Come riporta PrimaTreviglio la mattinata di ieri, domenica 29 marzo, ha offerto uno spaccato emblematico della situazione. Nell’area dell’ex supermercato Lidl, nei pressi dei binari ferroviari, un cittadino ha notato qualcosa di insolito: il vecchio gabbiotto dei carrelli è stato adattato a spazio abitativo.

All’interno, cartoni utilizzati come isolanti contro freddo e vento, coperte e cuscini sistemati con cura: un giaciglio essenziale ma organizzato, che racconta una quotidianità fatta di necessità e adattamento. Quel riparo, nato per tutt’altro scopo, rappresenta oggi un punto fermo per chi vive in condizioni di estrema precarietà.

Fenomeno sempre più frequente

Non si tratta di un caso isolato. Già nei mesi scorsi, in particolare a gennaio, un’altra persona senza dimora era stata notata nel quartiere dei Cappuccini, davanti alla chiesa, durante l’uscita dei fedeli.

Una presenza che non ha colpito tanto per la sua eccezionalità, quanto per la crescente frequenza.

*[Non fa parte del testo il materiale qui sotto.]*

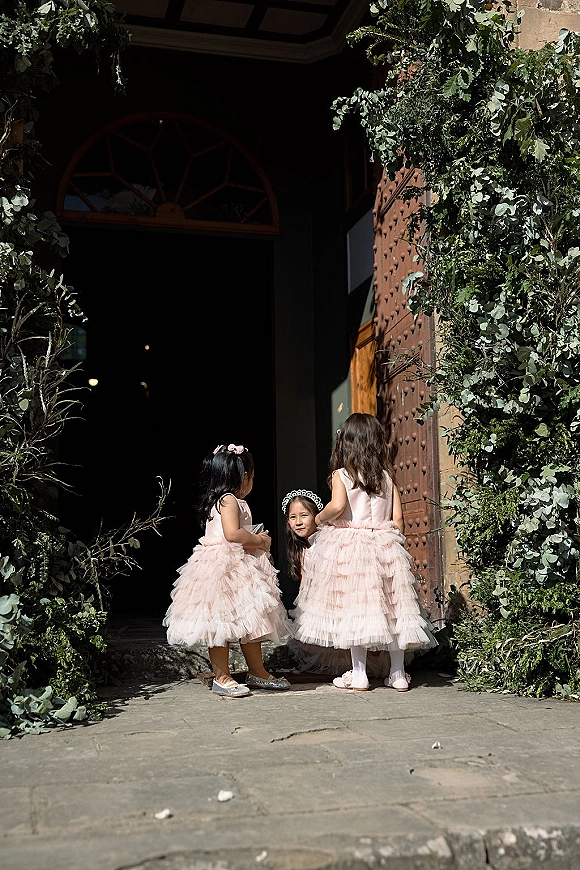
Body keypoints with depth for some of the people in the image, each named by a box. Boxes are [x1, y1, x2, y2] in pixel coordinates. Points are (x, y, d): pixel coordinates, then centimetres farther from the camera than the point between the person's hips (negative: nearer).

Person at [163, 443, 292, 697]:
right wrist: (258, 541, -11)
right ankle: (221, 677, 2)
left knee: (251, 620, 13)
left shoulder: (227, 501, 17)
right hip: (223, 568, -11)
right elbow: (233, 534, -24)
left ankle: (257, 671, 22)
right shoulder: (229, 500, -12)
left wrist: (255, 540, 12)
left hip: (240, 569, 11)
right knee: (221, 623, -4)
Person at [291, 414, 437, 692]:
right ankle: (398, 673, 15)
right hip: (386, 548, 4)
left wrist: (319, 518, -3)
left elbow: (337, 506, -21)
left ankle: (358, 673, 5)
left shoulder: (341, 475, -4)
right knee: (392, 607, 8)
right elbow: (398, 517, 4)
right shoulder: (386, 477, 7)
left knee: (354, 608, 1)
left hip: (348, 547, -3)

Anche una realtà come Romano, lontana dalle grandi metropoli, si trova sempre più spesso a confrontarsi con situazioni di marginalità estrema.

Piazzali, stazioni e aree commerciali dismesse diventano così rifugi improvvisati, luoghi di passaggio che si trasformano in spazi di sopravvivenza per chi non ha alternative.

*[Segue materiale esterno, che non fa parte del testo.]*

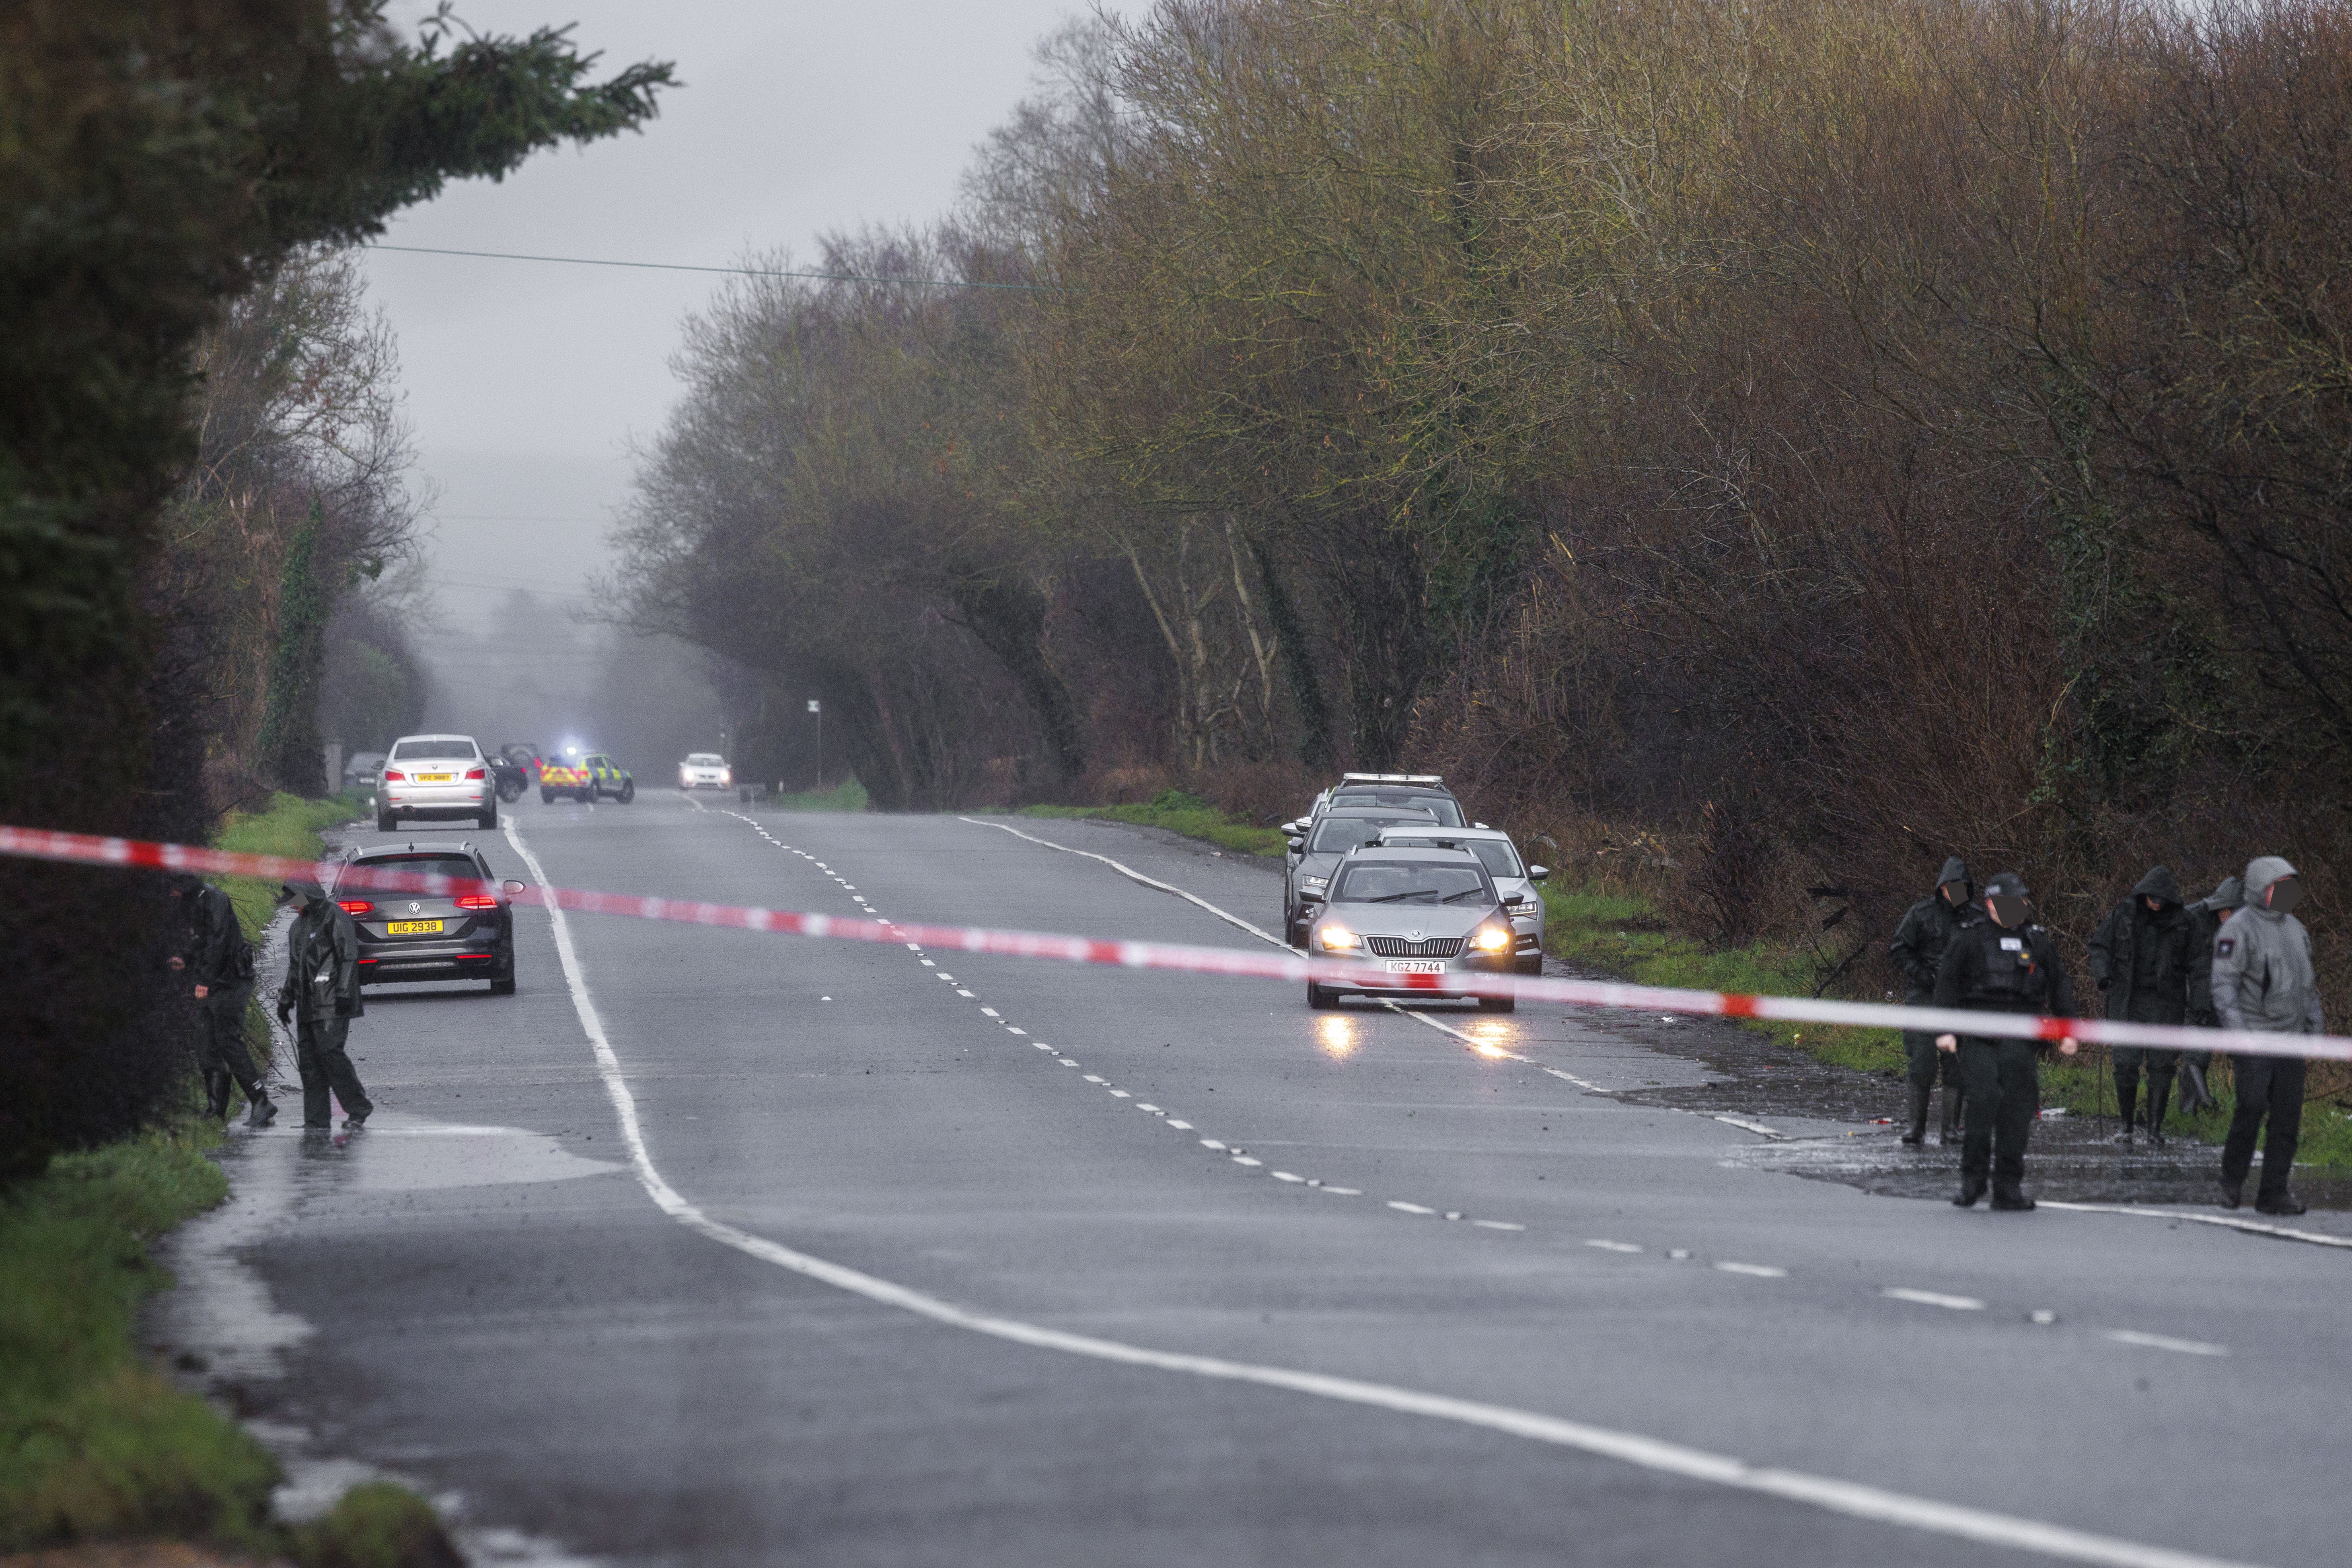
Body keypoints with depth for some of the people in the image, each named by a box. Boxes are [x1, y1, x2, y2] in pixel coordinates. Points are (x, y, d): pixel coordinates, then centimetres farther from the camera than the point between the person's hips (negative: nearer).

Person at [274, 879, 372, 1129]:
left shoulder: (335, 917, -7)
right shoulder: (300, 924, 21)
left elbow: (349, 958, -13)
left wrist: (344, 994, -19)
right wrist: (286, 1000, 25)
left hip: (332, 1004, -9)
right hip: (308, 1006, 9)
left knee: (330, 1052, -15)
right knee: (308, 1057, 4)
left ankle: (358, 1108, -4)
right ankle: (317, 1120, 6)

La stazione ferroviaria e le criticità emerse

Negli ultimi anni, uno dei punti più sensibili è stato rappresentato dalla stazione ferroviaria. Prima della chiusura notturna della sala d’aspetto, diversi senza tetto vi trovavano riparo.

Con il tempo, però, la situazione aveva generato anche problemi di sicurezza: segnalazioni di molestie, spesso legate all’abuso di alcol, e alcuni episodi di tensione e aggressioni.

A seguito degli interventi delle forze dell’ordine, RFI ha introdotto misure restrittive, tra cui la chiusura degli spazi nelle ore notturne. Un provvedimento che ha ridotto alcune criticità, ma che ha anche spostato il problema altrove.

Un’emergenza silenziosa che chiede risposte

Il caso dell’ex area Lidl riporta l’attenzione su una questione più ampia: quella di un’emergenza sociale silenziosa ma sempre più concreta.

Un fenomeno che non può essere affrontato solo in termini di sicurezza, ma che richiede interventi strutturali e umani, capaci di incidere sulle cause profonde della marginalità e offrire reali alternative a chi vive ai margini.